Book Synopsis Miller's Encyclopedia of World Silver Marks by : Judith Miller

Download or read book Miller's Encyclopedia of World Silver Marks written by Judith Miller and published by Hachette UK. This book was released on 2018-03-20 with total page 1032 pages. Available in PDF, EPUB and Kindle. Book excerpt: Designed as the essential reference tool for appraisers, collectors and dealers of silverware, the Encyclopedia is an indispensable guide for anyone researching silver hallmarks, offering clear and wide-ranging reproductions of thousands of hallmarks from more than 60 countries and regions, past and present, on every continent.

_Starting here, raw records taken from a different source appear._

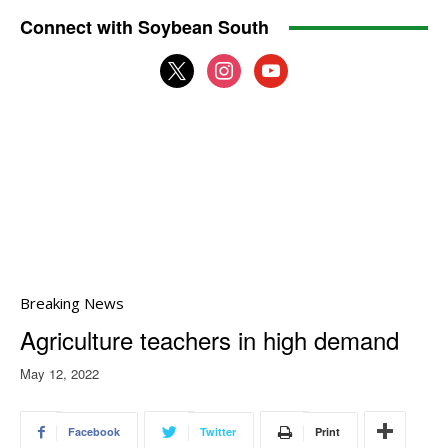
Connect with Soybean South
x
instagram
youtube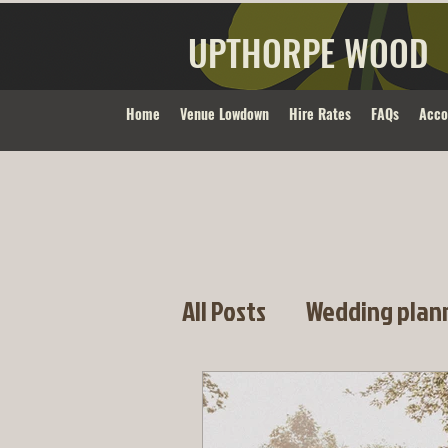
UPTHORPE WOOD
Home
Venue Lowdown
Hire Rates
FAQs
Acc
All Posts
Wedding plan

It is also clearly and logically organized into two volumes for ease of reference: in the first volume are hallmarks listed by visual type and category, fully cross-referenced to information in the second volume on country of origin (in order of importance), centre of assaying or making, date and silver standard marks, special marks such as import/export marks, and selected maker's marks. Vetted by an international team of experts, the Encyclopedia thus helps you to identify silver hallmarks quickly, easily and reliably. It also includes brief historical overviews of hallmarking in each country, a description of the hallmarking process, and a guide to identifying fake and forged marks. Practical, comprehensive and up to date, Miller's Encyclopedia of World Silver Marks is an invaluable aid to identifying silverware from around the world.